2020年1月28日火曜日
"Second Thoughts" Ramón Riobóo
Second Thoughts(Ramón Riobóo, 2020)
Ramón Riobóoの二冊目の作品集Más Magia Pensadaの英訳です。前回に輪をかけてひどい本です。いちおう書いておきますが訳す予定もありません。
いや、すごい本なんです。それは間違いありません。でも正直なところ、この本を勧めていいのだろうかという迷いがあります。前作Thinking the Impossibleも、不可能性の高い、マジシャン殺しの手順を多数とりそろえていましたが、そのだましにはどこか愛嬌のようなものがありました。たとえば有名な数理手順をたどりつつ、なぜか一段階以上早い段階で現象が成立してしまうとか、儀式めいたスペリングがあるとか、そういうところです。演出があり、手法の『気配』があり、これはマジックであるという了解がありました。
しかし本書の手順はもっと容赦がない。演出もなく、手続きも雑駁で、それでいてカードが当たる。前作と比べると、観客の自由度をさらに増やし、それを演者の負担で補っているという感じです。乱雑さの演出や観客の記憶の操作、忘却の誘導、それから複数の可能性に対する即興などがより強力に導入され、読んでいて「ここまでやるのか」と怖くなるくらい。
いや本当に、手品本を読んで怖かったのは初めてです。
もちろんそれがすべてではなく、前作のような、あるいはさらにそれをレベルアップさせたような、原理と演出で強力に組み上げられた手順もあります。特にSemi Automatic Card Magicでも発表され、AragonのACAANにも援用された(らしい)"The Roulette Deck"、そしてBlack-Hole Principleという非常に巧妙な原理を用いたカード当て"I Always Miss, So Never Miss"です。これらは解説を読んで言葉を失うほど素晴らしかった。
他には、ややこしい現象に演出がおもしろくハマった小品"Nuclear Weapons"や、デュプリケートを使ったサンドイッチで可能な限り『不可能感』を高めようと試みている"Black Widow"あたりが、私にも手の届く感じで気に入っております。
ついでに技法とDVDのことにも触れておきます。本書には技法を使った手順がいくつかあります。スペイン語版にはDVDが付いていて実演が見られたのですが、これは英語版には付いていません。ただ、正直なところあんまり成立しているようには見えませんでした。

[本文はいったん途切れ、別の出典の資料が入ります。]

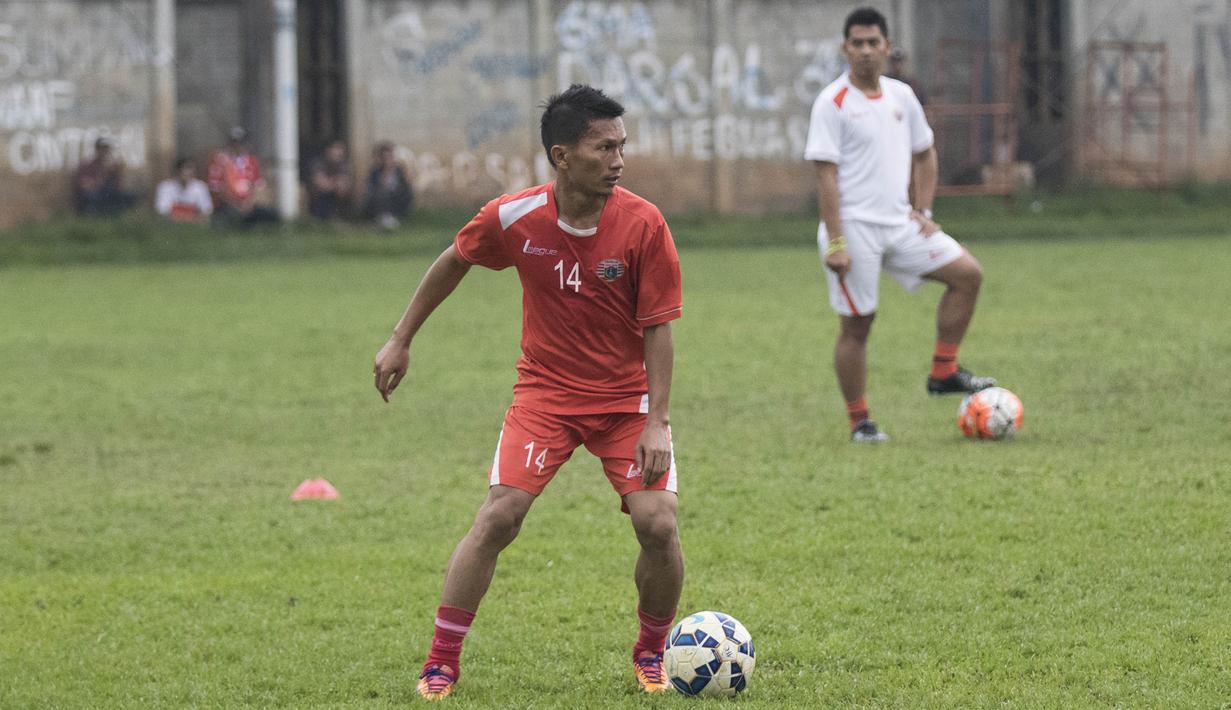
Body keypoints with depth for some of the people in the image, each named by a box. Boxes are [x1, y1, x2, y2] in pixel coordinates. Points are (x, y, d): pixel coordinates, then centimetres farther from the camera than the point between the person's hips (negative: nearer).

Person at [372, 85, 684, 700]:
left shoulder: (643, 225, -17)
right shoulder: (513, 218, -13)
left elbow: (657, 328, -12)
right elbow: (453, 263, 7)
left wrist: (656, 423, -19)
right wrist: (400, 341, 12)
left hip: (627, 396, 0)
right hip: (545, 391, 0)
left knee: (657, 523, -14)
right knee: (498, 516, -13)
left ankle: (652, 651, 12)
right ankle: (441, 662, -3)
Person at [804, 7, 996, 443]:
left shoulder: (901, 96, 9)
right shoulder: (833, 103, -10)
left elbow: (923, 154, 21)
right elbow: (826, 174, -13)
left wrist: (923, 210, 9)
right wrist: (836, 242, -18)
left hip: (899, 223, 6)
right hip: (854, 228, -6)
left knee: (967, 273, -3)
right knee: (857, 324, -1)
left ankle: (943, 373, 5)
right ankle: (859, 423, 8)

Riobooは生でこそ成立するタイプの演者ではあるので、実際に見たら手ひどく騙されるのかもしれず、そうなると英語版にDVDがついてないのはむしろプラスかもしれないのですが……。まあいずれにせよ、技法を直接的に使う手順は少ないので、大きな欠点ではありません。
すごい本です。しかし前作と違って、演じたくなる手順はあまりありませんでした。いや、私の手に余るというか、ちゃんと理解しきれていないと言った方がいいのかもしれません。訳す予定はないと最初に言いましたけれども、ちょっとだけ気持ちが揺らいでいます。この衝撃をちゃんと消化するためにも、訳すかどうかはともかく、もういちど精読した方がいいかもしれません。
Thinking The Impossibleの続編ですが、単なる追加の作品集ではなく、明確なステップアップです。購入される際は十分に注意してください。